Table 2.4 Temperatur nyala dengan pelbagai gas pembakar: Gas Bakar Temperatur Udara Dinitrogen Oksida Asetilen 2400 3200 Hydrogen 2300 2900 Propane 2200 3000 Gas kota 2100 - Sumber:Vogel (1985) 3. Monokromator Pada SSA, monokromator dimaksudkan untuk memisahkan dan memilih panjang gelombang yang digunakan dalam analisis. Di samping system optic, dalam monokromator juga terdapat suatu alat yang digunakan untuk memisahkan radiasi resonansi dan kontinyu yang disebut chopper. 4. Detektor Detektor digunakan untuk mengukur intensitas cahaya yang melalui tempat pengatoman. Biasanya digunakan tabung penggandaan foton (photomultiplier tube). ada 2 cara yang dapat digunakan dalam system deteksi yaitu : (a) yang memberikan respon terhadap radiasi resonansi dan radiasi kontinyu (b) yang hanya memberikan respon terhadap radiasi resonansi. Pada cara pertama, output yang dihasilkan dari radiasi resonansi dan radiasi kontinyu disalurkan pada system galvanometer dan setiap perubahan yang disebabkan oleh radiasi resonan akan menyebabkan peruabahan output. Pada cara kedua, output berasal dari resonan dan radisiasi kontinyu yang dipisahkan. Dalam hal ini, sistem
penguat harus cukup selektif untuk dapat membedakan radiasi. Cara terbaik adalah dengan menggunakan detektor yang hanya peka terhadap radiasi resonan yang termodulasi. 5. Readout Readout merupakan suatu alat penunjuk atau dapat juga diartikan sebagai system pencataat hasil.

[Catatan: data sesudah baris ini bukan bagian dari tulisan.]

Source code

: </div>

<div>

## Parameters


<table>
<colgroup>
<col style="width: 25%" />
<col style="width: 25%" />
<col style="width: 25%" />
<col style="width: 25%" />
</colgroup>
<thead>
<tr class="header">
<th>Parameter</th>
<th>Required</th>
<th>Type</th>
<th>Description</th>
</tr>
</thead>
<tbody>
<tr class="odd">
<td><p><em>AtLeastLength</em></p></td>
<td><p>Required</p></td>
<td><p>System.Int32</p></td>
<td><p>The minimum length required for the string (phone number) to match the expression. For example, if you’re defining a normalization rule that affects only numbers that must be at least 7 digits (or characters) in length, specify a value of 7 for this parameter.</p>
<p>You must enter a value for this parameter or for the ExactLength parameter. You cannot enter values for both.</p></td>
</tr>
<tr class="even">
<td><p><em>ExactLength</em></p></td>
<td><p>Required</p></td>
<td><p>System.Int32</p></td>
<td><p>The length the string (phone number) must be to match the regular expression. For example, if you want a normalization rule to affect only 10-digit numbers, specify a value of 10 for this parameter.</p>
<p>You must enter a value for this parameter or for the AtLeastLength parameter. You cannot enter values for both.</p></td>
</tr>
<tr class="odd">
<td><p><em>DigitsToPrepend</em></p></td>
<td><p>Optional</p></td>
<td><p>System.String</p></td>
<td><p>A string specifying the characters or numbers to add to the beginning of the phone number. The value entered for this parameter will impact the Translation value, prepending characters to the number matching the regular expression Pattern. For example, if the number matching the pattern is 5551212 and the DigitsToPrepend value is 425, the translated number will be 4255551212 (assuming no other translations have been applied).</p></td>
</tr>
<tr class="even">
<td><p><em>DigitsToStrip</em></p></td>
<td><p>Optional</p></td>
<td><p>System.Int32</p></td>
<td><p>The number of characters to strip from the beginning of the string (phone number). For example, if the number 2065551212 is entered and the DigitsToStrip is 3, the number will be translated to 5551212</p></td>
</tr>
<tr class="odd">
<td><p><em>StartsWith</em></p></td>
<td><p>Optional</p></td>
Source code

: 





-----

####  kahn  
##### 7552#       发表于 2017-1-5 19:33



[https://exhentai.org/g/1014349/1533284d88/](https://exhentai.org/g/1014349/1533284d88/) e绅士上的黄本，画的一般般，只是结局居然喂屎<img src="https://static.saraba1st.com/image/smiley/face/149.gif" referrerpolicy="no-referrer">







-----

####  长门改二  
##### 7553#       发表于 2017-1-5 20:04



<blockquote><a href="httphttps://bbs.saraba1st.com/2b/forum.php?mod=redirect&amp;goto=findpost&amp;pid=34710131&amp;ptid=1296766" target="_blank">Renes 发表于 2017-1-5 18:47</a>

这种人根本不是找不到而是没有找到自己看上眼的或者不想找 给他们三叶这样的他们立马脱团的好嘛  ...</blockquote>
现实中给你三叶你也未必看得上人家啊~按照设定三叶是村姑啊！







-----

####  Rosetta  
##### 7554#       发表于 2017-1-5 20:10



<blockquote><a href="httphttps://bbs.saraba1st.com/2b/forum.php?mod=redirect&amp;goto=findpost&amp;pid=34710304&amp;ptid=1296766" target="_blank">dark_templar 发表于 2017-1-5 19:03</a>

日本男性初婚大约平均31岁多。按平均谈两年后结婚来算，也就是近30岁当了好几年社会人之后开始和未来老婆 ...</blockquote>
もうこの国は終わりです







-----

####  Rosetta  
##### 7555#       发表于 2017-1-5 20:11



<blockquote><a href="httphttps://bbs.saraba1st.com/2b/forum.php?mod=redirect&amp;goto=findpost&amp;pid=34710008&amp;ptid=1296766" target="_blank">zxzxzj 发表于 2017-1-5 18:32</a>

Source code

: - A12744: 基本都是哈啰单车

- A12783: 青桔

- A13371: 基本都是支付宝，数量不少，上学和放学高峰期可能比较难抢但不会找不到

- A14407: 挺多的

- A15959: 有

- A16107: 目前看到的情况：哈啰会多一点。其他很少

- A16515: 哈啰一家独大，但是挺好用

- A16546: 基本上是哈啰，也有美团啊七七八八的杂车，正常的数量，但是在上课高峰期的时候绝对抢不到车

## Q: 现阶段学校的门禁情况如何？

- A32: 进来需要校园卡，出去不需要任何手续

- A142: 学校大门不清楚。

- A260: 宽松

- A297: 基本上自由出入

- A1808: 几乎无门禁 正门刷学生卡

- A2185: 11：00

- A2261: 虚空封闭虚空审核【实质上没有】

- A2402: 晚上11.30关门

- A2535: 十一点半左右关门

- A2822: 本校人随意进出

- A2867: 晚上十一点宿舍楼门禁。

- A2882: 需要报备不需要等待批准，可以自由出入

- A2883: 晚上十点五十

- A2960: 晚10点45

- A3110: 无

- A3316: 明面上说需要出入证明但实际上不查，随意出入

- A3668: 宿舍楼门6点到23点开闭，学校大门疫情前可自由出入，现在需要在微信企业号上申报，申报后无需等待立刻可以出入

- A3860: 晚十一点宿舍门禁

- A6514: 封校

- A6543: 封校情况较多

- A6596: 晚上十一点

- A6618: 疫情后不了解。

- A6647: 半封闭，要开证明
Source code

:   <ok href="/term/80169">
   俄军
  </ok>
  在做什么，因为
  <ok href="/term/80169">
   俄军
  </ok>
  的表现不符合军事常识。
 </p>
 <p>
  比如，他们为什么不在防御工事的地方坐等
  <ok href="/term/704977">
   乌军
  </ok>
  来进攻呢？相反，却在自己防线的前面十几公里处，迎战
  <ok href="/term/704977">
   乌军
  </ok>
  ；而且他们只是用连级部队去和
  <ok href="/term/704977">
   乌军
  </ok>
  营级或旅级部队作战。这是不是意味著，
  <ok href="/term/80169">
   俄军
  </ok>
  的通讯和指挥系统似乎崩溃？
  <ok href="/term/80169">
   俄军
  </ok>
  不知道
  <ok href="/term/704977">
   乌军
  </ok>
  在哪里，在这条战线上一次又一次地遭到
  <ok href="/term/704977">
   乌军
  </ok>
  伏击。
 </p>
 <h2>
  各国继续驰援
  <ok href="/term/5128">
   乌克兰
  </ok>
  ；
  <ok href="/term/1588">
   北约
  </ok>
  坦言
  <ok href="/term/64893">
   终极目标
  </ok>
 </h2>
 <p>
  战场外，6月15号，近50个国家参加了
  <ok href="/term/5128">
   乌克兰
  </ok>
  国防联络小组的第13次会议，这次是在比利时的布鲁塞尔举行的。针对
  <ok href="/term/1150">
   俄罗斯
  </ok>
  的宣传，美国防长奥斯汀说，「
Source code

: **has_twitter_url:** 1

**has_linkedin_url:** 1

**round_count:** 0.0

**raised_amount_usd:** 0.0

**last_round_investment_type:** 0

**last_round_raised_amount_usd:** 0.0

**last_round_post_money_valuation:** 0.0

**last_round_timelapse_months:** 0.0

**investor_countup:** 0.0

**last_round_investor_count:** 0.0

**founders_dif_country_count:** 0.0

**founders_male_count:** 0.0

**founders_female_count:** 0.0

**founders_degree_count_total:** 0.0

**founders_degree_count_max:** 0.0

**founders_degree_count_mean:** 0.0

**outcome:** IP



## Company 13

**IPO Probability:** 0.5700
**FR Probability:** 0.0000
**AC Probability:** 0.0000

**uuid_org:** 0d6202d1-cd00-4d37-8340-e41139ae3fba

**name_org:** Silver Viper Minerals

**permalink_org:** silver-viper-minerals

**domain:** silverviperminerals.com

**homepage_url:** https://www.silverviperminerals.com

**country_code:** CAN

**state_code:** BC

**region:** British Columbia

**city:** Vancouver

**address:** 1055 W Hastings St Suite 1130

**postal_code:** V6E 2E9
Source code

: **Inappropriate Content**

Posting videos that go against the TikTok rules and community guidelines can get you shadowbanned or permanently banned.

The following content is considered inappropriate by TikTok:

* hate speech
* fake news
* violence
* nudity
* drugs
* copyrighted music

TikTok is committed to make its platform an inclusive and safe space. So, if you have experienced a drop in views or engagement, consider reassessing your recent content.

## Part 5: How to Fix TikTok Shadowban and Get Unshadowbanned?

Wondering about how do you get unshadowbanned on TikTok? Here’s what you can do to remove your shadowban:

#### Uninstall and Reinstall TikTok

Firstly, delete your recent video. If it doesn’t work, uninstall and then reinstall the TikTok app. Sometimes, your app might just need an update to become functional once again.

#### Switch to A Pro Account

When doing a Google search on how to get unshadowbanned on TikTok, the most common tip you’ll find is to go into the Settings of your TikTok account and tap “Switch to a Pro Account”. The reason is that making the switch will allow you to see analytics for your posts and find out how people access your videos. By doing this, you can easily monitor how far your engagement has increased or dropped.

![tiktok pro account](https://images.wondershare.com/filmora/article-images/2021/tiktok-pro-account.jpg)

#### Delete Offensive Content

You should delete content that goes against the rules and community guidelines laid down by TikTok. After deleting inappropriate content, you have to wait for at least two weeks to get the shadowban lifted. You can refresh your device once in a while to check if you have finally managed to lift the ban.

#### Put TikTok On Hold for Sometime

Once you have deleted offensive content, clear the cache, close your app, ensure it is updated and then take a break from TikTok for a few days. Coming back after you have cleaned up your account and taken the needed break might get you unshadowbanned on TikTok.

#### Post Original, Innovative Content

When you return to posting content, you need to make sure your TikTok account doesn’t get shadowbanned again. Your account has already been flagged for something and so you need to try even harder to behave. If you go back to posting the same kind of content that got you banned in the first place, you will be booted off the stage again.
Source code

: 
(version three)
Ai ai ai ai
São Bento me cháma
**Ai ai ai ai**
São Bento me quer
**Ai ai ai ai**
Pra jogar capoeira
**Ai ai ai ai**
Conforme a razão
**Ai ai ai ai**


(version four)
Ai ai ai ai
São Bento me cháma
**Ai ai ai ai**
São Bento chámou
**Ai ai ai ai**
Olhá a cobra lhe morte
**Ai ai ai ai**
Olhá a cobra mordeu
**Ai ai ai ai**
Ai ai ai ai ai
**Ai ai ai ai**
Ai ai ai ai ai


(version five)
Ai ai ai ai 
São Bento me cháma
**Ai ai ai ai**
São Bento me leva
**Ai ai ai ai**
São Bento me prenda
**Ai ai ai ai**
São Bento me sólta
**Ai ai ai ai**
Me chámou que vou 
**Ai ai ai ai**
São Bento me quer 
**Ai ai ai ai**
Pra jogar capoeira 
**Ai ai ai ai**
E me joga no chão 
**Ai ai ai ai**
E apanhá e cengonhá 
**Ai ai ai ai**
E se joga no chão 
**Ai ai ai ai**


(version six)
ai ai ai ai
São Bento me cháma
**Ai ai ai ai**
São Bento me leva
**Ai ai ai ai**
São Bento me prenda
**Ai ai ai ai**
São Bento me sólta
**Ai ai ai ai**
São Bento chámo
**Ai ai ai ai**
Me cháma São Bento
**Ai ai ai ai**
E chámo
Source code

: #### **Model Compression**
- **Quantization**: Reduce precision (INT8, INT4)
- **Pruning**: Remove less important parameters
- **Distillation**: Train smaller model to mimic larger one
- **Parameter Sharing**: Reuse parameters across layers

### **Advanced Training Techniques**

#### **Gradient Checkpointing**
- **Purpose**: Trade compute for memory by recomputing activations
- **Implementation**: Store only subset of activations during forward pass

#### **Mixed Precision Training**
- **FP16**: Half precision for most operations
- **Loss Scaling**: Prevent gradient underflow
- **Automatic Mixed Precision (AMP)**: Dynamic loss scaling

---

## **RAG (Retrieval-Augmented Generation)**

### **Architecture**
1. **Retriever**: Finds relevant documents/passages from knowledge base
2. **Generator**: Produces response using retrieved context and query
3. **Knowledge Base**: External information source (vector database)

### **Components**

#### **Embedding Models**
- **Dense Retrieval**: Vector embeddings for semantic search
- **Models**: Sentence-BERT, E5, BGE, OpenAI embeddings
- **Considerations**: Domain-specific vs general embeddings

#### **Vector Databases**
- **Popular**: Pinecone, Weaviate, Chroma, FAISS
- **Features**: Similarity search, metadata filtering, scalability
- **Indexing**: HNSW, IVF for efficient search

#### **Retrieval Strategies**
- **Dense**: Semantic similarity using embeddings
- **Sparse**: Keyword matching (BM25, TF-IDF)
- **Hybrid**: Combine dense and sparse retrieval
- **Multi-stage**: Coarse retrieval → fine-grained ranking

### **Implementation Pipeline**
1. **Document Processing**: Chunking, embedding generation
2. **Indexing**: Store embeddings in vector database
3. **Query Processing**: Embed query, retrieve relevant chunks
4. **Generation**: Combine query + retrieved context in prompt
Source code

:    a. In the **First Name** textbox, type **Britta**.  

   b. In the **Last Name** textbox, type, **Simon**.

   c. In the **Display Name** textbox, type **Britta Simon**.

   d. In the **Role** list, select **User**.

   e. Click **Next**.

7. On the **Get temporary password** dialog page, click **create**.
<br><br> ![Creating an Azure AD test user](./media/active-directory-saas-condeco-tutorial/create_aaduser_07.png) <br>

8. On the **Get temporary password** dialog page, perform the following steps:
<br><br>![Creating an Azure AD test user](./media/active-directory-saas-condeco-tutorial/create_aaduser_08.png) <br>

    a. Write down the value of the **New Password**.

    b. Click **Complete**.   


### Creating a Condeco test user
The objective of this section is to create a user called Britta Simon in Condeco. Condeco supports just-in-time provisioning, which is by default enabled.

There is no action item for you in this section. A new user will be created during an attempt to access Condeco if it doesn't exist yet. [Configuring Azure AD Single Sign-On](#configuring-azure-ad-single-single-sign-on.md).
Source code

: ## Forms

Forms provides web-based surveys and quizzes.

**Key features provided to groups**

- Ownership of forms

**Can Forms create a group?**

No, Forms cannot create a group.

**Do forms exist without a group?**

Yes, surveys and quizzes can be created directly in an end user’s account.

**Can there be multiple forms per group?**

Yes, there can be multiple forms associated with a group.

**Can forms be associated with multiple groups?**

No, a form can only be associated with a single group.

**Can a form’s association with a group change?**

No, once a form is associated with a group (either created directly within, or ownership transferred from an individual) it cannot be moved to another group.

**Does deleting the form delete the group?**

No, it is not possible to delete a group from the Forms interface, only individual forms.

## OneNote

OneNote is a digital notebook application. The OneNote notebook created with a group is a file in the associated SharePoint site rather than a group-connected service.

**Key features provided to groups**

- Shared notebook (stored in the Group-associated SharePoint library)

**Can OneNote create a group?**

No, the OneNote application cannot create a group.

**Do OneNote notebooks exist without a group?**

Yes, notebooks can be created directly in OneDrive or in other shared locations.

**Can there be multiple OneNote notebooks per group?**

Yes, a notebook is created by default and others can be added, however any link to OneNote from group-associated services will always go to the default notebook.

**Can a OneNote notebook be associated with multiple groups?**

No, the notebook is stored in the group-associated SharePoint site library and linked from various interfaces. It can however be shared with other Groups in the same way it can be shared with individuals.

Pencatatan hasil dilakukan dengan suatu alat yang telah terkalibrasi untuk pembacaan suatu transmisi atau absorbsi. Hasil pembacaaan dapat berupa angka atau berupa kurva dari suatu recorder yang menggambarkan absorbansi atau intensitas emisi. 2.4.4 Analisis Kuantitatif dengan SSA Untuk keperluan analisis kuantitatif dengan SSA, maka sampel harus dalam bentuk larutan. Untuk menyiapkan larutan, sampel harus diperlakukan sedemikian rupa yang pelaksanaannya tergantung dari macam dan jenis sampel. Yang penting untuk diingat adalah bahwa larutan yang akan dianalisis haruslah sangat encer. Ada beberapa cara untuk melarutkan sampel, yaitu : a) Langsung dilarutkan dengan pelarut yang sesuai b) Sampel dilarutkan dalam suatu asam c) Sampel dilarutakn dalam suatu basa atau dilebur dahulu dengan basa kemudian hasil leburan dilarutkan dalam pelarut yang sesuai. Metode pelarutan apapun yang akan dipilih untiuk dilakukan analisis dengan SSA, yang terpenting adalah bahwa larutan yang dihasilkan harus: jernih, stabil, dan tidak mengganggu zat zat yang akan dianalisis.